The violence that followed the very obviously rigged election results was marked by ethnic conflict incited and manipulated by politicians for their own political ends. It did not represent a well of endemic ethnic hatred.

During the elections many Kikuyu politicians regularly referred to the Luo supporters of Odinga as “beasts from the west”. The Kalenjin supporters of William Ruto (then in alliance with Odinga) called the Kikuyu vermin. They used the expression “the mongoose has stolen the chickens” to refer to alleged Kikuyu seizure of land that the Kalenjin claimed as theirs.

The Kalenjin propagandists also referred to themselves, because of their pastoralist traditions, as the “people of the milk”. They called on people to go out and clear the weeds from the grass, a coded reference to clearing non-Kalenjin from the Rift Valley.

This had echoes of the language used by the murderous Radio Télévision Libre des Mille Collines during the 1994 Rwandan genocide. But it must be stressed that the scale and nature of hate broadcasting in Kenya has never reached the proportions seen in Rwanda.

Social media propagandists

Hate speech in the form of widely disseminated text messages or the use of social media platforms like Twitter and Facebook was prevalent in the years running up to the 2013 elections. This time around Ruto and Kenyatta were allies targeting their propaganda against Odinga and his supporters.

Some bloggers and tweeters became notorious. The institution set up to monitor hate speech after the 2008 election violence identified the six most notorious.
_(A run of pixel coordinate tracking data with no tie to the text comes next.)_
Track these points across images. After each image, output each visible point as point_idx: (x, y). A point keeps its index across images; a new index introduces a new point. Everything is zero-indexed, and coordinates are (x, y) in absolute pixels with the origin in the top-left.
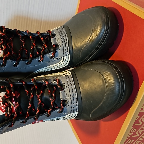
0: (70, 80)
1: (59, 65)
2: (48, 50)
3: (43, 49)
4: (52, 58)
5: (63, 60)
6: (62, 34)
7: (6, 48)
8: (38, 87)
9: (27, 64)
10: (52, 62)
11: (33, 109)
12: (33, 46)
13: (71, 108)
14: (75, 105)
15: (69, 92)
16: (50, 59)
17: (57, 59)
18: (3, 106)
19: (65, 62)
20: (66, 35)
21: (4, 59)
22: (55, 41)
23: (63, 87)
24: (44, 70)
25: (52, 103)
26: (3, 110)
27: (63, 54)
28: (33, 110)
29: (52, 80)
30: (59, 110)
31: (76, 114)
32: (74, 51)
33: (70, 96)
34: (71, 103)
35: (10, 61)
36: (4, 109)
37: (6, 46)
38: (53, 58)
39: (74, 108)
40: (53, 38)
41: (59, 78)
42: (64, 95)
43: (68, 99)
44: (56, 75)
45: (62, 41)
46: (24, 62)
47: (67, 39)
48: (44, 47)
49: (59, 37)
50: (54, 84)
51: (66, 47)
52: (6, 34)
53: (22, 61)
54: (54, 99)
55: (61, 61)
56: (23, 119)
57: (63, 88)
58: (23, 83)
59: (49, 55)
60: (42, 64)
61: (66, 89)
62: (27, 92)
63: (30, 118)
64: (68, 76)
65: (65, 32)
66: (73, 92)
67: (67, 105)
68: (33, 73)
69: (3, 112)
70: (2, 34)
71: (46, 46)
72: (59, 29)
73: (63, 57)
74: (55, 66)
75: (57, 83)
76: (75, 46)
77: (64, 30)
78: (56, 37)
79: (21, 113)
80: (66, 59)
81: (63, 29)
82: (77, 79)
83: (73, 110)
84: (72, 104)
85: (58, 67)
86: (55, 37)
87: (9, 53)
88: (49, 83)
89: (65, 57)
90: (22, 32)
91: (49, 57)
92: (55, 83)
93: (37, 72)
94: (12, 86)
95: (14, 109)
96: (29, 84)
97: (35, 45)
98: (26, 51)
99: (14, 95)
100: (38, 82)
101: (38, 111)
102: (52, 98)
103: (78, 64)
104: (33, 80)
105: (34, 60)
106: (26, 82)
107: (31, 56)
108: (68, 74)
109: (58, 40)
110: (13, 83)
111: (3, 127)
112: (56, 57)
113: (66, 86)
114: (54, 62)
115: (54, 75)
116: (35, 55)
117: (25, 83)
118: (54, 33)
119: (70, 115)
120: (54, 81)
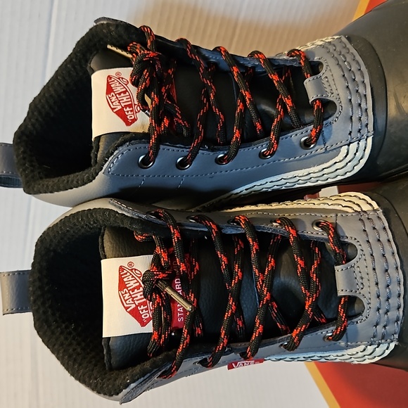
0: (374, 228)
1: (326, 171)
2: (294, 119)
3: (279, 113)
4: (306, 145)
5: (346, 156)
6: (349, 63)
7: (159, 102)
8: (259, 245)
9: (220, 161)
10: (304, 159)
11: (240, 319)
12: (244, 101)
13: (376, 326)
14: (390, 318)
15: (374, 269)
16: (300, 149)
17: (323, 150)
18: (144, 304)
19: (349, 162)
20: (363, 68)
21: (152, 141)
22: (320, 87)
23: (349, 251)
24: (269, 185)
25: (308, 304)
26: (143, 316)
27: (350, 134)
28: (240, 323)
29: (308, 225)
30: (329, 332)
31: (387, 349)
32: (391, 125)
33: (377, 284)
34: (378, 309)
35: (169, 147)
36: (146, 314)
37: (159, 94)
38: (312, 146)
39: (385, 327)
40: (315, 77)
41: (331, 219)
42: (351, 280)
43: (368, 294)
44: (316, 207)
45: (348, 87)
46: (212, 154)
47: (367, 81)
48: (284, 106)
49: (337, 73)
50: (316, 238)
51: (364, 110)
52: (158, 56)
53: (207, 150)
54: (316, 293)
55: (337, 159)
56: (207, 353)
57: (347, 254)
58: (210, 228)
59: (298, 136)
60: (266, 167)
61: (362, 260)
62: (224, 259)
63: (231, 351)
64: (365, 212)
65: (358, 58)
66: (387, 271)
67: (360, 314)
68: (228, 195)
69: (143, 324)
70: (148, 54)
71: (289, 102)
72: (331, 48)
73: (349, 145)
74: (312, 175)
75: (329, 234)
76: (398, 107)
77: (353, 50)
78: (324, 73)
79: (198, 331)
80: (355, 154)
81: (349, 46)
82: (402, 227)
83: (380, 336)
84: (382, 315)
85: (321, 178)
86: (321, 74)
87: (166, 122)
88: (300, 233)
89: (353, 146)
90: (204, 53)
91: (297, 144)
92: (320, 236)
93: (242, 190)
94: (178, 238)
95: (179, 315)
96: (229, 232)
97: (249, 99)
98: (222, 117)
99: (183, 268)
100: (260, 228)
101: (259, 329)
102: (308, 287)
103: (393, 171)
104: (245, 220)
105: (246, 149)
106: (221, 225)
107: (237, 134)
108: (366, 208)
109: (332, 83)
110: (180, 225)
111: (145, 377)
112: (320, 145)
113: (362, 247)
114: (311, 159)
115: (306, 206)
116: (247, 134)
117: (218, 227)
118: (316, 59)
119: (364, 350)
120: (316, 228)
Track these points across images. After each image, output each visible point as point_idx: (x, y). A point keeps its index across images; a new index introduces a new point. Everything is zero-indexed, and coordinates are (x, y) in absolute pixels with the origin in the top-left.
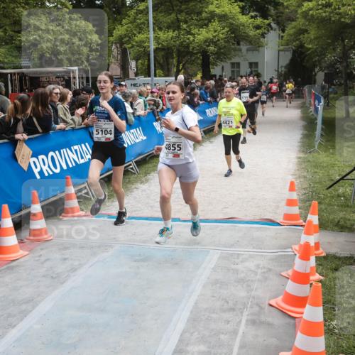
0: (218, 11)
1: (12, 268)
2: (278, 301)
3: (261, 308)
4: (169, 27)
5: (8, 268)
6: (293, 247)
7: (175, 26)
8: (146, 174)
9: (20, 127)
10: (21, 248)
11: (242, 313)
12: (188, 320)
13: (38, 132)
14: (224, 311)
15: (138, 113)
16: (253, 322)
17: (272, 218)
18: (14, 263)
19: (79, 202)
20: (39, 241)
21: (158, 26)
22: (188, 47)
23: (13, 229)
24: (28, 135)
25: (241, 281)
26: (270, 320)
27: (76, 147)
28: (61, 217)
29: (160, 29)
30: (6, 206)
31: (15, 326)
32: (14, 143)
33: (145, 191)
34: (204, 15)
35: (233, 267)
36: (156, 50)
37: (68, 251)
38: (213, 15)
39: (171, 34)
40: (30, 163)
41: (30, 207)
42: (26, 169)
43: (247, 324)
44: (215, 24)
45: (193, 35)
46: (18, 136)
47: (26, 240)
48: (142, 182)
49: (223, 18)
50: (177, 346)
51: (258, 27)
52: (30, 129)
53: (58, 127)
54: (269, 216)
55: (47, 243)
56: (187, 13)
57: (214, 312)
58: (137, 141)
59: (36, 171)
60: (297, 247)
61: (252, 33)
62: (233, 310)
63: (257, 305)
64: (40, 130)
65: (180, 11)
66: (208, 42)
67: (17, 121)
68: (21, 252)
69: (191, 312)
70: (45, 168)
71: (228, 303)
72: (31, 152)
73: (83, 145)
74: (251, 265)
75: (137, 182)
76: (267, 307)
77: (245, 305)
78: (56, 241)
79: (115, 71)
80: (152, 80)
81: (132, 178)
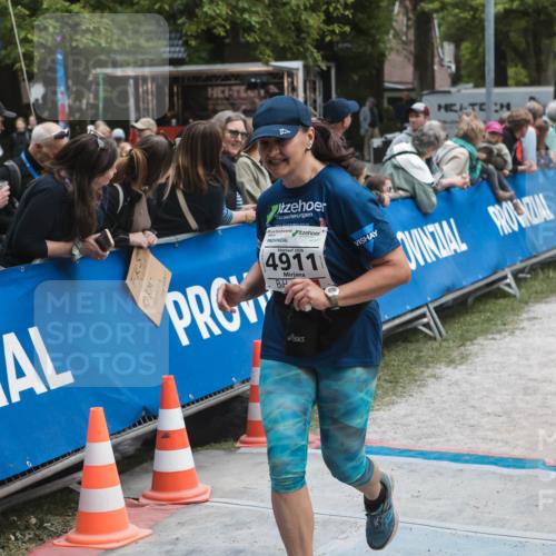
8: (464, 339)
9: (142, 215)
10: (133, 519)
13: (188, 229)
15: (447, 182)
20: (174, 502)
23: (115, 470)
24: (159, 236)
28: (238, 444)
30: (98, 412)
32: (125, 252)
33: (456, 383)
37: (244, 532)
40: (165, 307)
41: (156, 417)
46: (136, 238)
47: (143, 501)
48: (451, 362)
53: (237, 215)
55: (194, 510)
58: (444, 254)
59: (180, 326)
64: (193, 223)
67: (133, 200)
68: (132, 530)
70: (203, 319)
75: (439, 361)
78: (216, 504)
79: (398, 71)
80: (489, 94)
81: (427, 349)
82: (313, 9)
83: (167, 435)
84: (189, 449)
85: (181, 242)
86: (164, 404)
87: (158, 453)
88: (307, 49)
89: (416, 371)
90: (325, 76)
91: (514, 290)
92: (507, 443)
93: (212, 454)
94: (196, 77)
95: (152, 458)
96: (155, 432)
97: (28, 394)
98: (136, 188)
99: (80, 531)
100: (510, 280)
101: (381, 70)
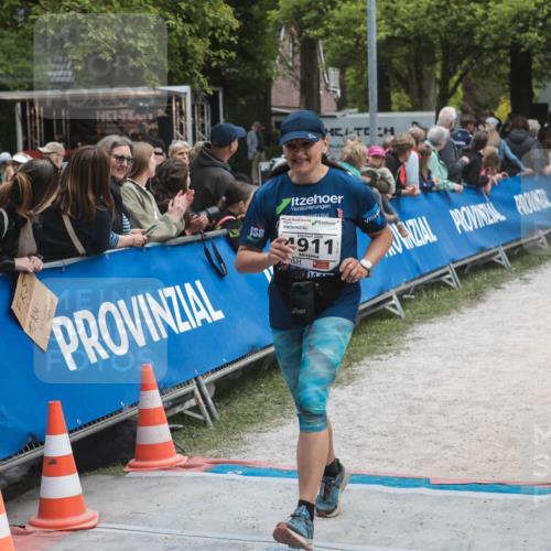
9: (28, 239)
10: (19, 547)
13: (76, 254)
19: (172, 430)
20: (62, 529)
22: (470, 33)
24: (44, 261)
27: (170, 292)
28: (127, 469)
33: (343, 404)
41: (42, 443)
42: (44, 345)
47: (29, 528)
52: (54, 244)
53: (124, 239)
55: (82, 536)
64: (80, 248)
66: (523, 19)
67: (18, 224)
73: (188, 286)
78: (104, 529)
79: (285, 96)
80: (372, 119)
82: (199, 35)
83: (54, 461)
84: (76, 475)
85: (68, 267)
87: (45, 479)
88: (193, 74)
91: (399, 311)
92: (392, 462)
93: (100, 480)
95: (39, 485)
96: (41, 458)
98: (22, 213)
100: (395, 301)
101: (267, 95)
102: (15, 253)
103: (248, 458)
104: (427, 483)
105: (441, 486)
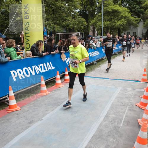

It said they were particularly active in creating suspicion, disseminating inflammatory statements and spreading hate speech by social media. Two of the six accused of spreading hate speech over the web were named and one was formally charged with incitement.

The other four suspects were not named but were identified as a military officer, a teacher, a student and a prison warder.

The London-based Institute for War and Peace Reporting said that there were hundreds of cases where offensive material had been posted on social media sites to incite hatred or suspicion before or during the 2013 elections.

Impunity breeds hate propaganda

The nature, extent and consequences of inflammatory and hate speech in Kenya are pretty evident. They emerge at times of political tension or conflict and in the run-up to and during election campaigns. Those charged or accused of hate speech are rarely successfully prosecuted. Cases either drag on without result or are dropped – often for political reasons.

Successful propagandists become valuable instruments for political leaders and for their parties. The failure of prosecutions, such as the international case against Joshua arap Sang, gives those who engage in hate speech for political ends a feeling of impunity. The violence that often accompanies political disputes or elections is testimony to the efficacy of hate propaganda as a tool in the political arsenal of Kenyan politicians.